Tally the lines of the data below that contain the string "part", counting only matches with the same case, and reply with the number alone.

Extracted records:
--*--
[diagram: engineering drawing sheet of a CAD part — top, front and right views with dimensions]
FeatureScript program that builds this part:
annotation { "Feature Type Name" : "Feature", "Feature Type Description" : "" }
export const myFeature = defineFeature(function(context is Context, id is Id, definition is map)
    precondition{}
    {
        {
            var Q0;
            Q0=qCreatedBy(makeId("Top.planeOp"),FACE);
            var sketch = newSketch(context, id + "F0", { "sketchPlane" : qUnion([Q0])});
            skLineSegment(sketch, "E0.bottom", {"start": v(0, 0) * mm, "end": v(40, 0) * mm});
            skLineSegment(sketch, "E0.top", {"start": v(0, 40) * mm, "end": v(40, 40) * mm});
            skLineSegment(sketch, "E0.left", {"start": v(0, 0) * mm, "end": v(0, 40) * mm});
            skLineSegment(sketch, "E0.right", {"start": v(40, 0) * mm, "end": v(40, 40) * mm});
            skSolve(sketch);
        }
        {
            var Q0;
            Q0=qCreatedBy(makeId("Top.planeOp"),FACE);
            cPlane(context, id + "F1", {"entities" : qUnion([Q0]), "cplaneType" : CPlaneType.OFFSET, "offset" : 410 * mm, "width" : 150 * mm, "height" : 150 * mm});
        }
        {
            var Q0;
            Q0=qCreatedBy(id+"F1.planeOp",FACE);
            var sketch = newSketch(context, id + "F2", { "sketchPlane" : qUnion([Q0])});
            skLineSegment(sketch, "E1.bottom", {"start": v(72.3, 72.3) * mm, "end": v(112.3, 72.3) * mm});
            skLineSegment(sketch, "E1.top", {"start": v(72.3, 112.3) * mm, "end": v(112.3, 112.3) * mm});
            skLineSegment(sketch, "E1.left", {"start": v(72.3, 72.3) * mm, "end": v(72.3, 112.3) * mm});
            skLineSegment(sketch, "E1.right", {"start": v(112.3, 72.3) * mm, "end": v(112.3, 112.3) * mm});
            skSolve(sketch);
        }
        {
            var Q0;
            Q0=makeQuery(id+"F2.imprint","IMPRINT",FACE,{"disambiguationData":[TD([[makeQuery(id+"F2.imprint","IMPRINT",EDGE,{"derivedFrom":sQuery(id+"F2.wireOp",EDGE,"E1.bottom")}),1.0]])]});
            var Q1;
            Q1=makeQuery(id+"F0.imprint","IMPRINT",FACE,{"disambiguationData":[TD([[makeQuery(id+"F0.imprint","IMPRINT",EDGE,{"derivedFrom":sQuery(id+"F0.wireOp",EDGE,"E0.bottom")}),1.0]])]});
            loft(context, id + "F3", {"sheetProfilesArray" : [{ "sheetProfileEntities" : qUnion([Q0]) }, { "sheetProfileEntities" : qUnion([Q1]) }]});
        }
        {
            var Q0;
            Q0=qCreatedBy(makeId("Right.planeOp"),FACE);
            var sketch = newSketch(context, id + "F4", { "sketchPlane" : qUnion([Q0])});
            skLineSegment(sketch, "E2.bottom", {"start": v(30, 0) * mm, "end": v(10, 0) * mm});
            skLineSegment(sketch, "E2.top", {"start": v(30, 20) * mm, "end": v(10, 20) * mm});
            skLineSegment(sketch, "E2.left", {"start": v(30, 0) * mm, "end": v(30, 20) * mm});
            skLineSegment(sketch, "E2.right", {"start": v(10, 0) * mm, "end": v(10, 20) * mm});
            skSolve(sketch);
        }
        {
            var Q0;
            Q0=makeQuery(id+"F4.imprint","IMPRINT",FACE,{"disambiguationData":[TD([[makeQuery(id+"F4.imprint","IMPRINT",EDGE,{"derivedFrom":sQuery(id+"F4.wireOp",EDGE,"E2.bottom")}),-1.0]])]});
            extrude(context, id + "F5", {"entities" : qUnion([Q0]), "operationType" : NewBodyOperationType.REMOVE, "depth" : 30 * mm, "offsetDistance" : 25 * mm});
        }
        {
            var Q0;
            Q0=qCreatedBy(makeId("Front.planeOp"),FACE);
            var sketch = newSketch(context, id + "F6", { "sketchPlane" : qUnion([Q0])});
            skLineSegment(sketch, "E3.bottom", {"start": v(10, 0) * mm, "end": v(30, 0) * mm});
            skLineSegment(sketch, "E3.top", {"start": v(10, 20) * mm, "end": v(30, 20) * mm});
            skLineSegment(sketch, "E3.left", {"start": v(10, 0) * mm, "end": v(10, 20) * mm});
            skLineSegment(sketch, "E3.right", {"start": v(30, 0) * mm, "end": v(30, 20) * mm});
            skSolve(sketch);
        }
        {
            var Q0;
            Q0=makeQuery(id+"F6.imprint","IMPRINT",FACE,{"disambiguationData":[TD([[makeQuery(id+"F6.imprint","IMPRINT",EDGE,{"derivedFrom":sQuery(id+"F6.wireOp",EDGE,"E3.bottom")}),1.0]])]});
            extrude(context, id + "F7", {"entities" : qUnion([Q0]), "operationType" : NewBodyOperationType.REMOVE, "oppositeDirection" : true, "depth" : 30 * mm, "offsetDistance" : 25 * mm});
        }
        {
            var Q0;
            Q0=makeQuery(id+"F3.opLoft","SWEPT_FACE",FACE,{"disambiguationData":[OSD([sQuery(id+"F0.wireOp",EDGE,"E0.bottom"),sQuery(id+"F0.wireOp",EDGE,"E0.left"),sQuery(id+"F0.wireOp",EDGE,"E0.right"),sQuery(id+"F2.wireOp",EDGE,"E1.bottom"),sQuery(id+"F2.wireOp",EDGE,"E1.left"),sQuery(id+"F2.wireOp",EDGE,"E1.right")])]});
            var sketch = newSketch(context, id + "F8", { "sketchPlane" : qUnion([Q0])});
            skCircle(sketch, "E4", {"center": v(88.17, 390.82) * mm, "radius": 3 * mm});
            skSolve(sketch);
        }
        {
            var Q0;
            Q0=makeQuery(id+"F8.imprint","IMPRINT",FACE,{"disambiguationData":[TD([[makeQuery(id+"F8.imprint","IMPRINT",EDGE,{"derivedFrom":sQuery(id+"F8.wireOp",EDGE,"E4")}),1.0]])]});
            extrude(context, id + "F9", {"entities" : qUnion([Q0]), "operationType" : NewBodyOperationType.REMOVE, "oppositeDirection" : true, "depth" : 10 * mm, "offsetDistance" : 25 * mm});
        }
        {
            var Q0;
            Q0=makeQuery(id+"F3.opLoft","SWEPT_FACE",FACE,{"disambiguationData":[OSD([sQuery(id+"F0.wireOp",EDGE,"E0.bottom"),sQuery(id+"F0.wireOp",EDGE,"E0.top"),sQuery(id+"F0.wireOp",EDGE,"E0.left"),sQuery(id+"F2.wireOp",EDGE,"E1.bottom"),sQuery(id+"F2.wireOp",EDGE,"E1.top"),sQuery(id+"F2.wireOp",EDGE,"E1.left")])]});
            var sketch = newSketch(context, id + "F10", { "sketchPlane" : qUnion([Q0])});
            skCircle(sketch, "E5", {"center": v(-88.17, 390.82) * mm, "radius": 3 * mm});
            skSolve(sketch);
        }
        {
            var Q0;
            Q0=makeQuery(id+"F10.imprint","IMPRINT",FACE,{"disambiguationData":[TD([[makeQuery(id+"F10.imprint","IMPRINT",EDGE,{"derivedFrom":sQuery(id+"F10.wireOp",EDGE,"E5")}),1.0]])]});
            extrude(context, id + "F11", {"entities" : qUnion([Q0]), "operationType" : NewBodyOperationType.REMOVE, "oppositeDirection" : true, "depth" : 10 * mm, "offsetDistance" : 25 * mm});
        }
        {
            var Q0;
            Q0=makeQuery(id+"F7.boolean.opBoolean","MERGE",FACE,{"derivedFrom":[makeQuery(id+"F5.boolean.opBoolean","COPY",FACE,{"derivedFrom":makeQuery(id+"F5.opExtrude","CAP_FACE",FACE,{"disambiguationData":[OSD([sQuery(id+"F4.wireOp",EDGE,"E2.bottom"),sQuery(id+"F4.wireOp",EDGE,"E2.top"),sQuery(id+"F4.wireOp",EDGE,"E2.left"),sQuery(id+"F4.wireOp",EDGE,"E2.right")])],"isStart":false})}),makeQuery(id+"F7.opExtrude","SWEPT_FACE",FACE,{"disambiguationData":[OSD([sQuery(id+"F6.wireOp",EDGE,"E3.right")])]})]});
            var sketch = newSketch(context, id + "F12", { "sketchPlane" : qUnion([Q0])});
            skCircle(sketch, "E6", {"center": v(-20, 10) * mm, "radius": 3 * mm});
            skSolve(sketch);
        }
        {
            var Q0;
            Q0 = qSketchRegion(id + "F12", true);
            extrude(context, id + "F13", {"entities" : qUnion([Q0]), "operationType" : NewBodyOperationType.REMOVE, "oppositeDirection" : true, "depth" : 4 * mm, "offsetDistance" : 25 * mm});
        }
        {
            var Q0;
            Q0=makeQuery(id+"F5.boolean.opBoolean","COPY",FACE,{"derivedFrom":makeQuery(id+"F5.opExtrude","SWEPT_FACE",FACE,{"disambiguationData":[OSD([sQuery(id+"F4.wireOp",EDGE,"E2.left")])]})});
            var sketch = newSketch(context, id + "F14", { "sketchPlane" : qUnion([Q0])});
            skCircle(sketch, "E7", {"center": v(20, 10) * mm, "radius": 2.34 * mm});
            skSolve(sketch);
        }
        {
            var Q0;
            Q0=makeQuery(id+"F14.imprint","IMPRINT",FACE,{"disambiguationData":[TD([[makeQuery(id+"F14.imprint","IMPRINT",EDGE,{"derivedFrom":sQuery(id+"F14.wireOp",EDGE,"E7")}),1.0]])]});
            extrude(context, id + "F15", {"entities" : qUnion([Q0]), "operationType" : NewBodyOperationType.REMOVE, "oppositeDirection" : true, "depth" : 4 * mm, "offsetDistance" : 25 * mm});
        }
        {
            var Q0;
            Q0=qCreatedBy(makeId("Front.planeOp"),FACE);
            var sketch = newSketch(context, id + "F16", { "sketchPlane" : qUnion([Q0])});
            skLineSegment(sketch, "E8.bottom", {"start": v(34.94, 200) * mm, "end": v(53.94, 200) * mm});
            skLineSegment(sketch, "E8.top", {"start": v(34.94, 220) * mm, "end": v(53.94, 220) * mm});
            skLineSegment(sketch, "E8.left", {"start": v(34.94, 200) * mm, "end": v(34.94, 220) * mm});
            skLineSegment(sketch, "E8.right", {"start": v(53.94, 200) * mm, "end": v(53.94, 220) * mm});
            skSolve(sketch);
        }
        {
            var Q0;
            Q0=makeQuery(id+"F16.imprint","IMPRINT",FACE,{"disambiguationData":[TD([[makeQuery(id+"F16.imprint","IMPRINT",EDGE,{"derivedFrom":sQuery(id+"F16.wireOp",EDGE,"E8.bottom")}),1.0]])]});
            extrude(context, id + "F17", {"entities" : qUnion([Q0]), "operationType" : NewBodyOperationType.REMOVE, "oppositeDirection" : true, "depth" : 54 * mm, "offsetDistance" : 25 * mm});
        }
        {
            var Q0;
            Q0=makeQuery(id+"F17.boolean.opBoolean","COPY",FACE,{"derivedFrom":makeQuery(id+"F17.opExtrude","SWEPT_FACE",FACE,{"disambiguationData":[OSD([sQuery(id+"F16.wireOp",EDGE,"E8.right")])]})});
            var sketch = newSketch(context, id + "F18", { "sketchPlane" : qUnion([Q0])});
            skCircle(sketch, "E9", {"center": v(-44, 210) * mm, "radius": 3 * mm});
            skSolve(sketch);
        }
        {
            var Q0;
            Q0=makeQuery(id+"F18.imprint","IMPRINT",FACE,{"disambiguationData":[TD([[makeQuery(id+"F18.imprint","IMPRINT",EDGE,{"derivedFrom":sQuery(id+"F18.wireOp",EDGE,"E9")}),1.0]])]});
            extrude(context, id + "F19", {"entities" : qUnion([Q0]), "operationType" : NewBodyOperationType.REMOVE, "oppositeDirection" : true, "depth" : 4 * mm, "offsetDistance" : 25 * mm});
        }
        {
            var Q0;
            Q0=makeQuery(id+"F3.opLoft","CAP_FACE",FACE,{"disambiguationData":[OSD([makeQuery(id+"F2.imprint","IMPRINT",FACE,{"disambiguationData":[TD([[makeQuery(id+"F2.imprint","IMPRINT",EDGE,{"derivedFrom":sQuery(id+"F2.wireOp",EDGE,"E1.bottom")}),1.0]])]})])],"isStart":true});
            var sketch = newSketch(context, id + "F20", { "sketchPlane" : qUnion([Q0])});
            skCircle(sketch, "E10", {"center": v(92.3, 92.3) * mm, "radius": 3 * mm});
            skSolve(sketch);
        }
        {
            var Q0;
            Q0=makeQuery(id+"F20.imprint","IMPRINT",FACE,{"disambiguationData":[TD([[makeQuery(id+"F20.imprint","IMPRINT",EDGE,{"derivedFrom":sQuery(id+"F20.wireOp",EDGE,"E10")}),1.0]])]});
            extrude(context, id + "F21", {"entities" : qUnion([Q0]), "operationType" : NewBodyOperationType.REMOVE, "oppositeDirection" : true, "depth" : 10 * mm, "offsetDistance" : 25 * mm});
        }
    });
--*--
Task answer
2